Data for analysis>
[Start of Attachment]
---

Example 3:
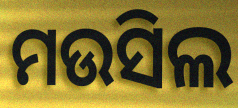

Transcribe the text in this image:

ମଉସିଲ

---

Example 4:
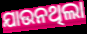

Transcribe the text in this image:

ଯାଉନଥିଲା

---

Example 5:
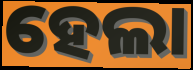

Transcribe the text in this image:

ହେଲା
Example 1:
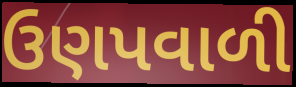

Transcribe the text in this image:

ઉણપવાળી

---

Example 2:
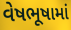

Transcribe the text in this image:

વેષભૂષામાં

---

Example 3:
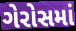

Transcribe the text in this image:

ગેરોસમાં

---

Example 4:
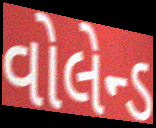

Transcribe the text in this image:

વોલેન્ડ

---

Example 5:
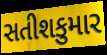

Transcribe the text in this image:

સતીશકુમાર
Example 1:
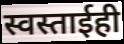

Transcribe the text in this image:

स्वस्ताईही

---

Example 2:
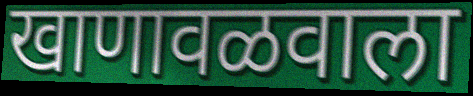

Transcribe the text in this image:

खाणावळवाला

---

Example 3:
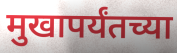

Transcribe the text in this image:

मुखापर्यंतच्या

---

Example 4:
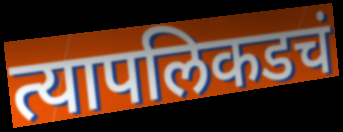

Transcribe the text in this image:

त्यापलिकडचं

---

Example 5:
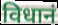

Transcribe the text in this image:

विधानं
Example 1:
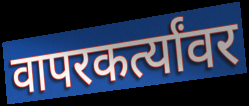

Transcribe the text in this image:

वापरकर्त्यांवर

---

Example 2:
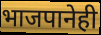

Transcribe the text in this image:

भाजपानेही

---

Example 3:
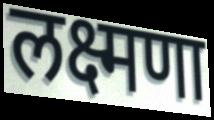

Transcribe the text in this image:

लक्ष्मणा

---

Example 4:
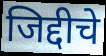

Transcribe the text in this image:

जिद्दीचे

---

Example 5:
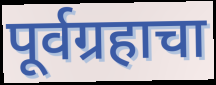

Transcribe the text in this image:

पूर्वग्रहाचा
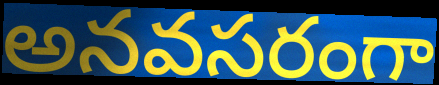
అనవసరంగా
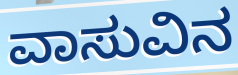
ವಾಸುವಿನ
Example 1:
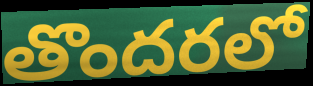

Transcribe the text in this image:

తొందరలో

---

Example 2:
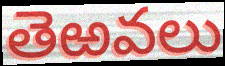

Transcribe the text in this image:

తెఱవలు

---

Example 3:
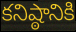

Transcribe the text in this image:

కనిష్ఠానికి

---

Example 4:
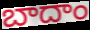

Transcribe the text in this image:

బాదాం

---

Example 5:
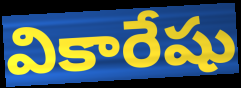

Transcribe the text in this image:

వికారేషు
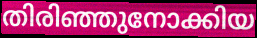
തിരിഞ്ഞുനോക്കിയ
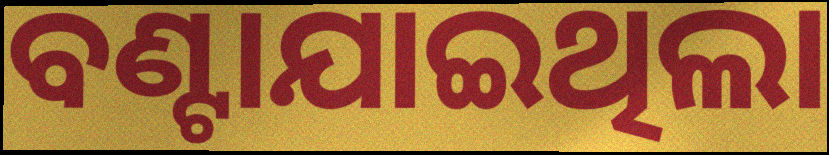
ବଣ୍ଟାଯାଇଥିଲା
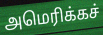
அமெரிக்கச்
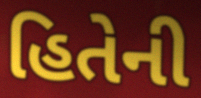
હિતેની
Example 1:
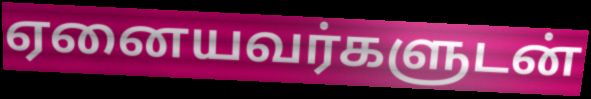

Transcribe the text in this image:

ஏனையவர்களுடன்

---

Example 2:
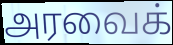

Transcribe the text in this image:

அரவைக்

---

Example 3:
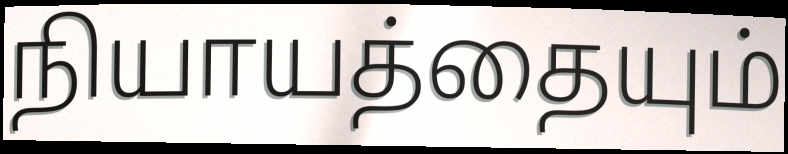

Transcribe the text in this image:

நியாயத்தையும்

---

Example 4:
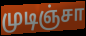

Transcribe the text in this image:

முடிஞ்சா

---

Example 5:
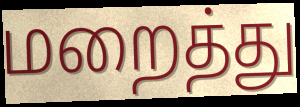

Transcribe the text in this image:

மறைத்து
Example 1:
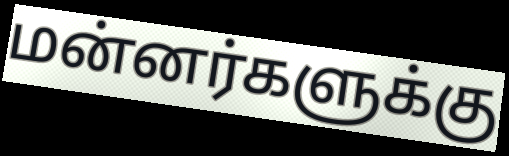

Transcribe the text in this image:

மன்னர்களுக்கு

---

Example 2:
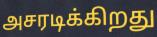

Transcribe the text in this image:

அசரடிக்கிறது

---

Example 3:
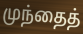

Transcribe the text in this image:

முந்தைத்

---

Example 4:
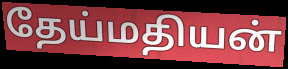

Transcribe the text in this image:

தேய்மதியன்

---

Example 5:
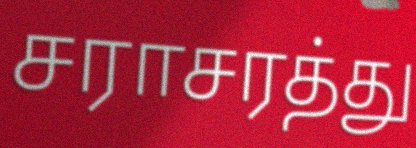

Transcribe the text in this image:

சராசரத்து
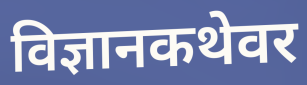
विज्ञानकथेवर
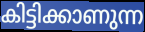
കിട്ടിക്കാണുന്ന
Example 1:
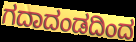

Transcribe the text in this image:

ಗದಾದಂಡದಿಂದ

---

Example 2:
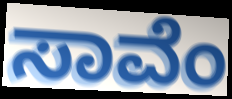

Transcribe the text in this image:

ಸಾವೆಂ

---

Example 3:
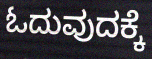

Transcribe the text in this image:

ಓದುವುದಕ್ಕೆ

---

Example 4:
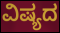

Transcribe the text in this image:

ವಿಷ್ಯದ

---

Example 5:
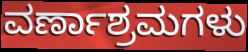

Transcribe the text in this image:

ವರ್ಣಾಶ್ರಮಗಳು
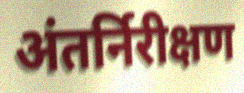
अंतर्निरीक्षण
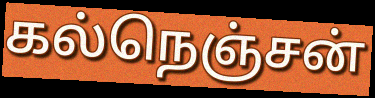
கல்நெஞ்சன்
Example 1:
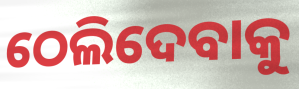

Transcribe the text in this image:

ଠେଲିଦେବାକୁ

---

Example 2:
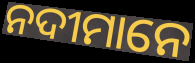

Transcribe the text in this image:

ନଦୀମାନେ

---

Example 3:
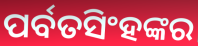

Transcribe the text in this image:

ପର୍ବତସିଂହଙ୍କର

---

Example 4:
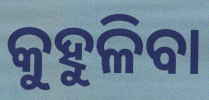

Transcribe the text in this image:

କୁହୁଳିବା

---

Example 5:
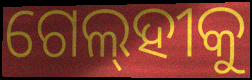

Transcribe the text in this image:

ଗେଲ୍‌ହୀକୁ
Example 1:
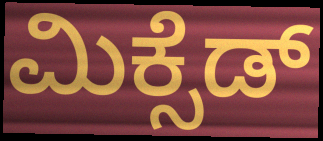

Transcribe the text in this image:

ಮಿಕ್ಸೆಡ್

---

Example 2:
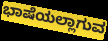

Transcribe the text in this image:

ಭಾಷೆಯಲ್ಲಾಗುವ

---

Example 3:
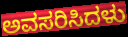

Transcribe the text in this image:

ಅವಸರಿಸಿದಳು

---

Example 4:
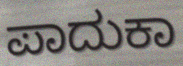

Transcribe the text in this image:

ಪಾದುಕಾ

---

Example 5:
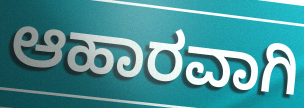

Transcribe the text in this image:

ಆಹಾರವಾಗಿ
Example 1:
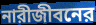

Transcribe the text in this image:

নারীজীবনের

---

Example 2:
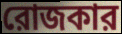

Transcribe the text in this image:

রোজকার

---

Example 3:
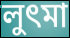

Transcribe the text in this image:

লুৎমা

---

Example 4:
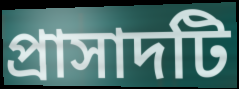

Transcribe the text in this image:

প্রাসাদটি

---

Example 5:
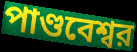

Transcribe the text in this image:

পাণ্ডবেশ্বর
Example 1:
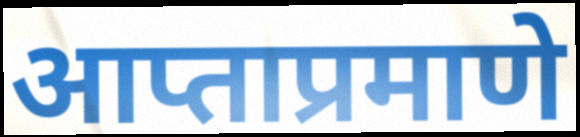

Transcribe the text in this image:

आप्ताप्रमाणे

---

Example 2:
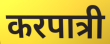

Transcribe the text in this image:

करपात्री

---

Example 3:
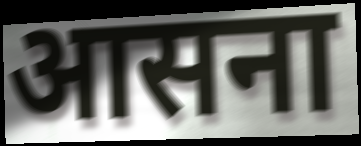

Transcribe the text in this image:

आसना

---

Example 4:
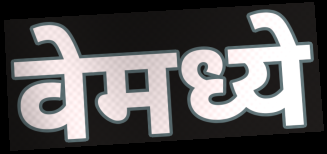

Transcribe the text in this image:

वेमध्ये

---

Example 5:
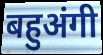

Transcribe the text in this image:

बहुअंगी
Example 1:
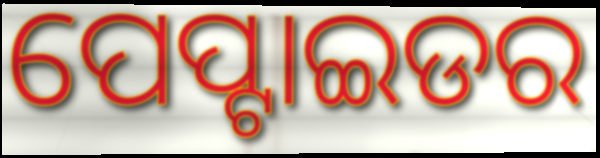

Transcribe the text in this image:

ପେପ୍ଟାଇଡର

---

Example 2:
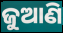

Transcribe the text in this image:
[End of Attachment]
What you are asked to do> Please retype every record above exactly, leaving out the pictures.

Response box>
---

Example 3:

Transcribe the text in this image:

ମଉସିଲ

---

Example 4:

Transcribe the text in this image:

ଯାଉନଥିଲା

---

Example 5:

Transcribe the text in this image:

ହେଲା
Example 1:

Transcribe the text in this image:

ઉણપવાળી

---

Example 2:

Transcribe the text in this image:

વેષભૂષામાં

---

Example 3:

Transcribe the text in this image:

ગેરોસમાં

---

Example 4:

Transcribe the text in this image:

વોલેન્ડ

---

Example 5:

Transcribe the text in this image:

સતીશકુમાર
Example 1:

Transcribe the text in this image:

स्वस्ताईही

---

Example 2:

Transcribe the text in this image:

खाणावळवाला

---

Example 3:

Transcribe the text in this image:

मुखापर्यंतच्या

---

Example 4:

Transcribe the text in this image:

त्यापलिकडचं

---

Example 5:

Transcribe the text in this image:

विधानं
Example 1:

Transcribe the text in this image:

वापरकर्त्यांवर

---

Example 2:

Transcribe the text in this image:

भाजपानेही

---

Example 3:

Transcribe the text in this image:

लक्ष्मणा

---

Example 4:

Transcribe the text in this image:

जिद्दीचे

---

Example 5:

Transcribe the text in this image:

पूर्वग्रहाचा
అనవసరంగా
ವಾಸುವಿನ
Example 1:

Transcribe the text in this image:

తొందరలో

---

Example 2:

Transcribe the text in this image:

తెఱవలు

---

Example 3:

Transcribe the text in this image:

కనిష్ఠానికి

---

Example 4:

Transcribe the text in this image:

బాదాం

---

Example 5:

Transcribe the text in this image:

వికారేషు
തിരിഞ്ഞുനോക്കിയ
ବଣ୍ଟାଯାଇଥିଲା
அமெரிக்கச்
હિતેની
Example 1:

Transcribe the text in this image:

ஏனையவர்களுடன்

---

Example 2:

Transcribe the text in this image:

அரவைக்

---

Example 3:

Transcribe the text in this image:

நியாயத்தையும்

---

Example 4:

Transcribe the text in this image:

முடிஞ்சா

---

Example 5:

Transcribe the text in this image:

மறைத்து
Example 1:

Transcribe the text in this image:

மன்னர்களுக்கு

---

Example 2:

Transcribe the text in this image:

அசரடிக்கிறது

---

Example 3:

Transcribe the text in this image:

முந்தைத்

---

Example 4:

Transcribe the text in this image:

தேய்மதியன்

---

Example 5:

Transcribe the text in this image:

சராசரத்து
विज्ञानकथेवर
കിട്ടിക്കാണുന്ന
Example 1:

Transcribe the text in this image:

ಗದಾದಂಡದಿಂದ

---

Example 2:

Transcribe the text in this image:

ಸಾವೆಂ

---

Example 3:

Transcribe the text in this image:

ಓದುವುದಕ್ಕೆ

---

Example 4:

Transcribe the text in this image:

ವಿಷ್ಯದ

---

Example 5:

Transcribe the text in this image:

ವರ್ಣಾಶ್ರಮಗಳು
अंतर्निरीक्षण
கல்நெஞ்சன்
Example 1:

Transcribe the text in this image:

ଠେଲିଦେବାକୁ

---

Example 2:

Transcribe the text in this image:

ନଦୀମାନେ

---

Example 3:

Transcribe the text in this image:

ପର୍ବତସିଂହଙ୍କର

---

Example 4:

Transcribe the text in this image:

କୁହୁଳିବା

---

Example 5:

Transcribe the text in this image:

ଗେଲ୍‌ହୀକୁ
Example 1:

Transcribe the text in this image:

ಮಿಕ್ಸೆಡ್

---

Example 2:

Transcribe the text in this image:

ಭಾಷೆಯಲ್ಲಾಗುವ

---

Example 3:

Transcribe the text in this image:

ಅವಸರಿಸಿದಳು

---

Example 4:

Transcribe the text in this image:

ಪಾದುಕಾ

---

Example 5:

Transcribe the text in this image:

ಆಹಾರವಾಗಿ
Example 1:

Transcribe the text in this image:

নারীজীবনের

---

Example 2:

Transcribe the text in this image:

রোজকার

---

Example 3:

Transcribe the text in this image:

লুৎমা

---

Example 4:

Transcribe the text in this image:

প্রাসাদটি

---

Example 5:

Transcribe the text in this image:

পাণ্ডবেশ্বর
Example 1:

Transcribe the text in this image:

आप्ताप्रमाणे

---

Example 2:

Transcribe the text in this image:

करपात्री

---

Example 3:

Transcribe the text in this image:

आसना

---

Example 4:

Transcribe the text in this image:

वेमध्ये

---

Example 5:

Transcribe the text in this image:

बहुअंगी
Example 1:

Transcribe the text in this image:

ପେପ୍ଟାଇଡର

---

Example 2:

Transcribe the text in this image:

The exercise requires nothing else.